Well.....thankfully my specific request for a woman massage therapist was granted. It was a lady named Kristyn I think. So I was a bit nervous b/c this was my first professional massage. Before I even left my crib I had to "prepare" so to speak. I uhh.....'self-loved' twice before I left. I wanted to make sure that certain things didnt pop up ya know. Its been a minute since I dun got physical like Olivia Newton John so I thought it was a good idea before I have some woman's hands all over me. Also I called the hotel and spoke with my co-worker. She's cool as shit. I more or less in a roundabout way asked if I should wear some drawers or not. The Teej has become somewhat of a freebird in that respect so it did cross my mind as to how that would play into it. (Is this blog a bit extra? LOL)
So I get there...and thankfully I had met the lady the day before when she came to set up so there was a little bit of comfort there. But just a bit. I helped her carry the massage table to the room. We did it in one of the guest rooms that we are using as a showroom. So I left out to let her set up, and came back in in like 5 minutes. The curtains were drawn, some typa earthy chant shit was playing and candles were lit! SHIT YEAH I could get into this. I still wasnt sure about the drawers thing so I just asked. Should I keep them on or not? She told me that it was my choice, but that most people took theirs off. *insert suspicious look here* I kept my shit on!

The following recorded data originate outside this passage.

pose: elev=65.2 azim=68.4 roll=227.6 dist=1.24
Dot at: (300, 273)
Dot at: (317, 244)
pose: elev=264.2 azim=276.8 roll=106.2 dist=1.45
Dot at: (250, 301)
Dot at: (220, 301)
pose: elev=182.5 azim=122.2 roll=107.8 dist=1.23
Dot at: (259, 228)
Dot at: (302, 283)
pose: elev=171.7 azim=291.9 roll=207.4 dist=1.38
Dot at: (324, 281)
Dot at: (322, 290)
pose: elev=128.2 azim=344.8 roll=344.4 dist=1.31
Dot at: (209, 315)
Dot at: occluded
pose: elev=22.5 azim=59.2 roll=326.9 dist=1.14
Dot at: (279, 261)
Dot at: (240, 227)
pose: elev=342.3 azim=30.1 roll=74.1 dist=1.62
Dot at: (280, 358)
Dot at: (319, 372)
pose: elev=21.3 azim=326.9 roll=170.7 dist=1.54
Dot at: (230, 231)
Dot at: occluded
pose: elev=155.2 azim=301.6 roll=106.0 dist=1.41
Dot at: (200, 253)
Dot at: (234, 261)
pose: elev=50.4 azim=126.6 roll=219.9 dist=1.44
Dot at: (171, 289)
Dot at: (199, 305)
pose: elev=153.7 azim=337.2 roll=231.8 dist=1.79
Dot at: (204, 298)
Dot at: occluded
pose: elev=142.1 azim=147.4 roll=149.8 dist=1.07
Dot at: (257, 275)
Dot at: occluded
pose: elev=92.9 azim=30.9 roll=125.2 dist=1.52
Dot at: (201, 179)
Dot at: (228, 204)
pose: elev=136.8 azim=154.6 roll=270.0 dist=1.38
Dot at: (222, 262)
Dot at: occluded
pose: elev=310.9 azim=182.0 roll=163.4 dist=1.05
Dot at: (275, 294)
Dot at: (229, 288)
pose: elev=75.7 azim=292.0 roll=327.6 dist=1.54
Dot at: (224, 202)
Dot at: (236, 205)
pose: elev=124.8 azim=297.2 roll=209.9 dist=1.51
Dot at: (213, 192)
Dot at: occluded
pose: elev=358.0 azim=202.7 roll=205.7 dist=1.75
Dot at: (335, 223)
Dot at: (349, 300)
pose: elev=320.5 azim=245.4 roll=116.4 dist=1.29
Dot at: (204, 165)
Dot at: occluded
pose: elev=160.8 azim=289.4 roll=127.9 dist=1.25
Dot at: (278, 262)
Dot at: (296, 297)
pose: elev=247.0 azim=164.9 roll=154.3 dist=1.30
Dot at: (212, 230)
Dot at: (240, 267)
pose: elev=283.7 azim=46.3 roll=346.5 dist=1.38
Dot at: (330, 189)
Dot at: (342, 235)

She went into the bathroom to wash her hands. I got undressed down to my underwear and got on the table and under the little cover. I was told to lay face down. The table had one of those face holding thingys. My face barely fit in that mug, plus a little bit later on when I got real relaxed I almost slobbed, but I caught myself. LOL. When she came out she broke it down that she'd work my feet for 15 minutes and the rest for 35 minutes. MAN is that what a good foot massage feels like? I usta hook up KK's feet and she loved it. Now I know why! I mean goddamn that shit was euphoria I tell you!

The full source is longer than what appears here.